Linux'ta Güvenlik Duvarları ve Virüsler

Başlatan XRumer, 17 Temmuz 2010 - 09:18:49

« önceki - sonraki »

0 Üyeler ve 1 Ziyaretçi konuyu incelemekte.

XRumer

Aşağıdaki Yazı SUDO E-Derginin 21. Sayısından Alınmıştır.

Güvenlik yazı dizimize virüsler, anti-virüsler ve güvenlik duvarları konusu ile devam ediyoruz. Her yeni Linux kullanıcısının ya da Linux'u merak eden herkesin en çok soru sorduğu konulardan birisi bu olsa gerek. Fakat buna ters orantılı bir biçimde Linux'ta devasa bir anti-virüs endüstrisi bulunmuyor.

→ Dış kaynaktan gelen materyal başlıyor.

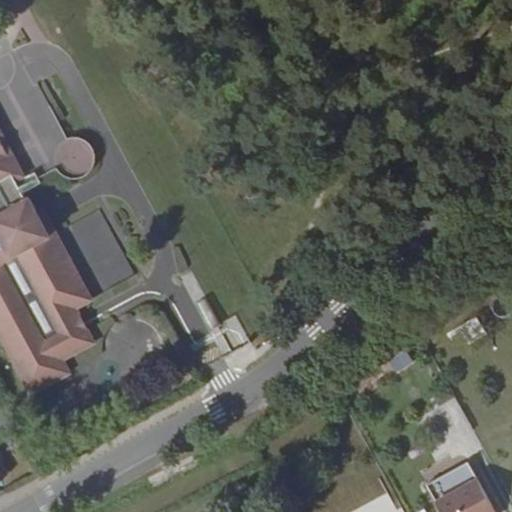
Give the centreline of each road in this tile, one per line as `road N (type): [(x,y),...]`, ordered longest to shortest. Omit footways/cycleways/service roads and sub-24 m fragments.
road 1 (residential): [(45,50),(65,53),(229,400)]
road 2 (residential): [(511,160),(318,334),(229,400)]
road 3 (residential): [(33,511),(229,400)]
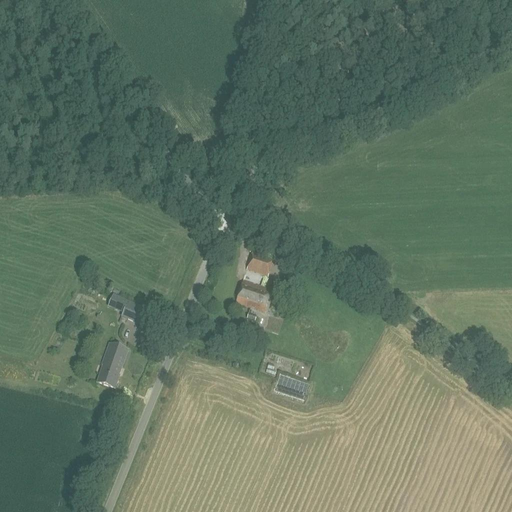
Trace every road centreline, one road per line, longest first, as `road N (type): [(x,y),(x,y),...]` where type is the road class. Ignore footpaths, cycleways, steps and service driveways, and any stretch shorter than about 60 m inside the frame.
road 1 (unclassified): [(109,511),(224,223)]
road 2 (unclassified): [(249,190),(292,156),(421,104),(511,51)]
road 3 (unclassified): [(224,223),(64,0)]
road 4 (unknown): [(511,403),(437,339),(290,247)]
road 5 (unclassified): [(249,190),(270,0)]
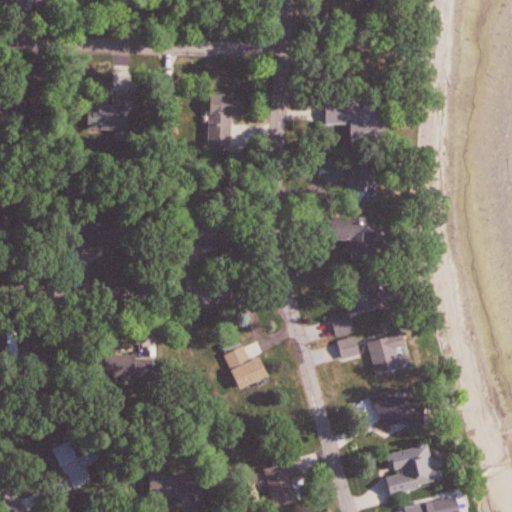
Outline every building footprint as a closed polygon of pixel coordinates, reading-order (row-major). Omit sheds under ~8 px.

Virüsler konusunda Windows dünyasındaki kadar binlerce makale de bulunmamakta. Linux'ta virüsler meselesi hakkında yazılan yazılar -bu yazı da dahil olmak üzere- üç aşağı beş yukarı aynı.

Bunun nedeni ise Linux'ta bulunan virüslerin sayısının parmakla sayılacak kadar az olması ve bunların da sadece laboratuvar ortamında deneysel amaçlı olarak üretilmiş olması. Kısacası Linux'ta virüs bulunmaması. Hali hazırdaki yüz binlerce bilgisayar virüsünün çok çok büyük bir çoğunluğu Windows için üretilmiş olup, Linux da dahil olmak üzere Windows haricindeki sistemlerde çalışmıyor.

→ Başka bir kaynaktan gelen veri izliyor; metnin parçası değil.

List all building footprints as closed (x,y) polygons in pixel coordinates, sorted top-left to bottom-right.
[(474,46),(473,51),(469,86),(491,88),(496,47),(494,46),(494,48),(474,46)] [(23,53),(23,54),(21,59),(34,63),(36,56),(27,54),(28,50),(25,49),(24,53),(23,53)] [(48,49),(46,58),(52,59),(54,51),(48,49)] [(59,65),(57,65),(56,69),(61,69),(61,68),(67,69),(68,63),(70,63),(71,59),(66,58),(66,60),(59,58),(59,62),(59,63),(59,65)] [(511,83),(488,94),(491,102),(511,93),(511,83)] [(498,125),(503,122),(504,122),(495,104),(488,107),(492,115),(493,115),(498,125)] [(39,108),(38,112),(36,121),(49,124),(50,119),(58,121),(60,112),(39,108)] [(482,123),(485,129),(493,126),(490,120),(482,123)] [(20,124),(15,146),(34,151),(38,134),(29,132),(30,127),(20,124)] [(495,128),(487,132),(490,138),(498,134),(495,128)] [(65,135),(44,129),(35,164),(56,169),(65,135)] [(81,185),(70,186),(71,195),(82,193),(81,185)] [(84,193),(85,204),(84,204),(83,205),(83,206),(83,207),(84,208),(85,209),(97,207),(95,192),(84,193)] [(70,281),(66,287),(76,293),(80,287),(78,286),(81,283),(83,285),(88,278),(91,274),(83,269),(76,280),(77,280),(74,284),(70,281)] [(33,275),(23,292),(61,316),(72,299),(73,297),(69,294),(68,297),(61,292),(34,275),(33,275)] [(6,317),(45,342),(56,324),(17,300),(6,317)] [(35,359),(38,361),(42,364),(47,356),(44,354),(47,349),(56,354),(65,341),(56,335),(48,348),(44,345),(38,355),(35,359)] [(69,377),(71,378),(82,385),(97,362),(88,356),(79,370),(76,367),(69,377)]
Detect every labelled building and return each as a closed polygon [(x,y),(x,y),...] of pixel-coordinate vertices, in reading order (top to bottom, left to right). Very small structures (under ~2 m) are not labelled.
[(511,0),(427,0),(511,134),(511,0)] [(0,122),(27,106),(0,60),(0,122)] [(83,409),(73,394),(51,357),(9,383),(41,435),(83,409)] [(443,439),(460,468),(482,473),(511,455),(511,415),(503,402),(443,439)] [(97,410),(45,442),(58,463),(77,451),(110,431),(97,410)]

Linux'ta Neden Virüs Bulunmaz?

Yaygın kanı, Linux'un yeterince yaygın olmadığı için virüs barındırmadığı, virüs yazanların dikkatini çekmediğidir. Bu görüşe kanıt olarak MacOS X'in Linux'a göre yaygınlığı ve son yıllarda artan popülerliğiyle birlikte bu platform için çok az sayıda olsa da virüs geliştirilmesi gösterilebilir. Bir başka örnek de tüm Linux dağıtımları içinde en yaygını Ubuntu'nun bugüne kadar bir veya iki kere zararlı yazılımlara maruz kalmasıdır.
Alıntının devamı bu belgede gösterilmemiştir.